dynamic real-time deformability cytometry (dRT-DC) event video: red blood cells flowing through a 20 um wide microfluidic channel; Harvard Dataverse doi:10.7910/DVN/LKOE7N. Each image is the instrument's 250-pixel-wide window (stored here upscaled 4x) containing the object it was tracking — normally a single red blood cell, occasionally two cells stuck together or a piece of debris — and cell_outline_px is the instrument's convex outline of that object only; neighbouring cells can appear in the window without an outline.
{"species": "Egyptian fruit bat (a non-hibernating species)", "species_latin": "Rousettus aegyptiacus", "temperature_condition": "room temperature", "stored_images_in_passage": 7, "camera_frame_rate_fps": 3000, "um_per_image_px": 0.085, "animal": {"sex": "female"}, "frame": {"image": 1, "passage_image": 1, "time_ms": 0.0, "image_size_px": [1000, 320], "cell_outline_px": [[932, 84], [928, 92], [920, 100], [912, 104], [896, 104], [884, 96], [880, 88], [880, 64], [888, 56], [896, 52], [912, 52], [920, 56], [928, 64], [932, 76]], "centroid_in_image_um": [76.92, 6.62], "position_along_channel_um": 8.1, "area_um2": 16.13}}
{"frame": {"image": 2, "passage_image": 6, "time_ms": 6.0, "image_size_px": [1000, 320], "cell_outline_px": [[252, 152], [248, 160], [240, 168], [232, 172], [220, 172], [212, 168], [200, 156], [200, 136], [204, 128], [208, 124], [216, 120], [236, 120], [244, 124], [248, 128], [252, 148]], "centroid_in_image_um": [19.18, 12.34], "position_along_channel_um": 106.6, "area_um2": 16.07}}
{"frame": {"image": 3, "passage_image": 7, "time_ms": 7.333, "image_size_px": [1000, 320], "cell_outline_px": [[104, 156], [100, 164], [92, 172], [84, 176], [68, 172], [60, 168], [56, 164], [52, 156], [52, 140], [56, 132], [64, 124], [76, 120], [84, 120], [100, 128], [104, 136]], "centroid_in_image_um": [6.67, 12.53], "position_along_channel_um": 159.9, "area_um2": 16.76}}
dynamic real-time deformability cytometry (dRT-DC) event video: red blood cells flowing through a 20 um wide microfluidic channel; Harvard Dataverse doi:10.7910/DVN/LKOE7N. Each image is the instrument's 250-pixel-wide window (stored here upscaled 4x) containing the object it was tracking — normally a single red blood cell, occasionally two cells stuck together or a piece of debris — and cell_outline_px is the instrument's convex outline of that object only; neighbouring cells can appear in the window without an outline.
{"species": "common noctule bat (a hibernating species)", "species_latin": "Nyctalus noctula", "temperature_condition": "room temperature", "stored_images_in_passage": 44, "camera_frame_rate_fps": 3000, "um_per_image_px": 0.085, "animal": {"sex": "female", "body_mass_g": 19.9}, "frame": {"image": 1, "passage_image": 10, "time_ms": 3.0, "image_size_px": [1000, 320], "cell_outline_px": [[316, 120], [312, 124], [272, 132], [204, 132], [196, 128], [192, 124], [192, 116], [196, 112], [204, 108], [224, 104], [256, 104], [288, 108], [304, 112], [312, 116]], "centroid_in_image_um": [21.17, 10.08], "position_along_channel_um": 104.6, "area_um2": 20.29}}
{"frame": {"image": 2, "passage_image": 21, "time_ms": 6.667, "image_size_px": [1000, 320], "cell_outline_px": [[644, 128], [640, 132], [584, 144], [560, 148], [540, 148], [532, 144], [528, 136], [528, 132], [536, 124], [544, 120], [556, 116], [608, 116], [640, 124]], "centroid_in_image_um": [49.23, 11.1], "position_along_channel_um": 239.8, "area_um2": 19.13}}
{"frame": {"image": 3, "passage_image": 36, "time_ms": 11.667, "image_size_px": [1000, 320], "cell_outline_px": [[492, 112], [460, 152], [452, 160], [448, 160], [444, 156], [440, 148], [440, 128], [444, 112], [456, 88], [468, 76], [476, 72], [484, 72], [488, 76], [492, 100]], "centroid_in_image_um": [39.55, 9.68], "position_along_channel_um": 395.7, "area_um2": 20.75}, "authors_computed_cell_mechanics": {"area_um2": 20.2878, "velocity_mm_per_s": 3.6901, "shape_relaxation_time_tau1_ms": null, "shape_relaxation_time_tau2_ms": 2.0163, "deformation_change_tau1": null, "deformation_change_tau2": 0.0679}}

WORK TO DO >>
Repeat every entry exactly as written above.

RESULT BELOW >>
dynamic real-time deformability cytometry (dRT-DC) event video: red blood cells flowing through a 20 um wide microfluidic channel; Harvard Dataverse doi:10.7910/DVN/LKOE7N. Each image is the instrument's 250-pixel-wide window (stored here upscaled 4x) containing the object it was tracking — normally a single red blood cell, occasionally two cells stuck together or a piece of debris — and cell_outline_px is the instrument's convex outline of that object only; neighbouring cells can appear in the window without an outline.
{"species": "Egyptian fruit bat (a non-hibernating species)", "species_latin": "Rousettus aegyptiacus", "temperature_condition": "room temperature", "stored_images_in_passage": 7, "camera_frame_rate_fps": 3000, "um_per_image_px": 0.085, "animal": {"sex": "female"}, "frame": {"image": 1, "passage_image": 1, "time_ms": 0.0, "image_size_px": [1000, 320], "cell_outline_px": [[932, 84], [928, 92], [920, 100], [912, 104], [896, 104], [884, 96], [880, 88], [880, 64], [888, 56], [896, 52], [912, 52], [920, 56], [928, 64], [932, 76]], "centroid_in_image_um": [76.92, 6.62], "position_along_channel_um": 8.1, "area_um2": 16.13}}
{"frame": {"image": 2, "passage_image": 6, "time_ms": 6.0, "image_size_px": [1000, 320], "cell_outline_px": [[252, 152], [248, 160], [240, 168], [232, 172], [220, 172], [212, 168], [200, 156], [200, 136], [204, 128], [208, 124], [216, 120], [236, 120], [244, 124], [248, 128], [252, 148]], "centroid_in_image_um": [19.18, 12.34], "position_along_channel_um": 106.6, "area_um2": 16.07}}
{"frame": {"image": 3, "passage_image": 7, "time_ms": 7.333, "image_size_px": [1000, 320], "cell_outline_px": [[104, 156], [100, 164], [92, 172], [84, 176], [68, 172], [60, 168], [56, 164], [52, 156], [52, 140], [56, 132], [64, 124], [76, 120], [84, 120], [100, 128], [104, 136]], "centroid_in_image_um": [6.67, 12.53], "position_along_channel_um": 159.9, "area_um2": 16.76}}
dynamic real-time deformability cytometry (dRT-DC) event video: red blood cells flowing through a 20 um wide microfluidic channel; Harvard Dataverse doi:10.7910/DVN/LKOE7N. Each image is the instrument's 250-pixel-wide window (stored here upscaled 4x) containing the object it was tracking — normally a single red blood cell, occasionally two cells stuck together or a piece of debris — and cell_outline_px is the instrument's convex outline of that object only; neighbouring cells can appear in the window without an outline.
{"species": "common noctule bat (a hibernating species)", "species_latin": "Nyctalus noctula", "temperature_condition": "room temperature", "stored_images_in_passage": 44, "camera_frame_rate_fps": 3000, "um_per_image_px": 0.085, "animal": {"sex": "female", "body_mass_g": 19.9}, "frame": {"image": 1, "passage_image": 10, "time_ms": 3.0, "image_size_px": [1000, 320], "cell_outline_px": [[316, 120], [312, 124], [272, 132], [204, 132], [196, 128], [192, 124], [192, 116], [196, 112], [204, 108], [224, 104], [256, 104], [288, 108], [304, 112], [312, 116]], "centroid_in_image_um": [21.17, 10.08], "position_along_channel_um": 104.6, "area_um2": 20.29}}
{"frame": {"image": 2, "passage_image": 21, "time_ms": 6.667, "image_size_px": [1000, 320], "cell_outline_px": [[644, 128], [640, 132], [584, 144], [560, 148], [540, 148], [532, 144], [528, 136], [528, 132], [536, 124], [544, 120], [556, 116], [608, 116], [640, 124]], "centroid_in_image_um": [49.23, 11.1], "position_along_channel_um": 239.8, "area_um2": 19.13}}
{"frame": {"image": 3, "passage_image": 36, "time_ms": 11.667, "image_size_px": [1000, 320], "cell_outline_px": [[492, 112], [460, 152], [452, 160], [448, 160], [444, 156], [440, 148], [440, 128], [444, 112], [456, 88], [468, 76], [476, 72], [484, 72], [488, 76], [492, 100]], "centroid_in_image_um": [39.55, 9.68], "position_along_channel_um": 395.7, "area_um2": 20.75}, "authors_computed_cell_mechanics": {"area_um2": 20.2878, "velocity_mm_per_s": 3.6901, "shape_relaxation_time_tau1_ms": null, "shape_relaxation_time_tau2_ms": 2.0163, "deformation_change_tau1": null, "deformation_change_tau2": 0.0679}}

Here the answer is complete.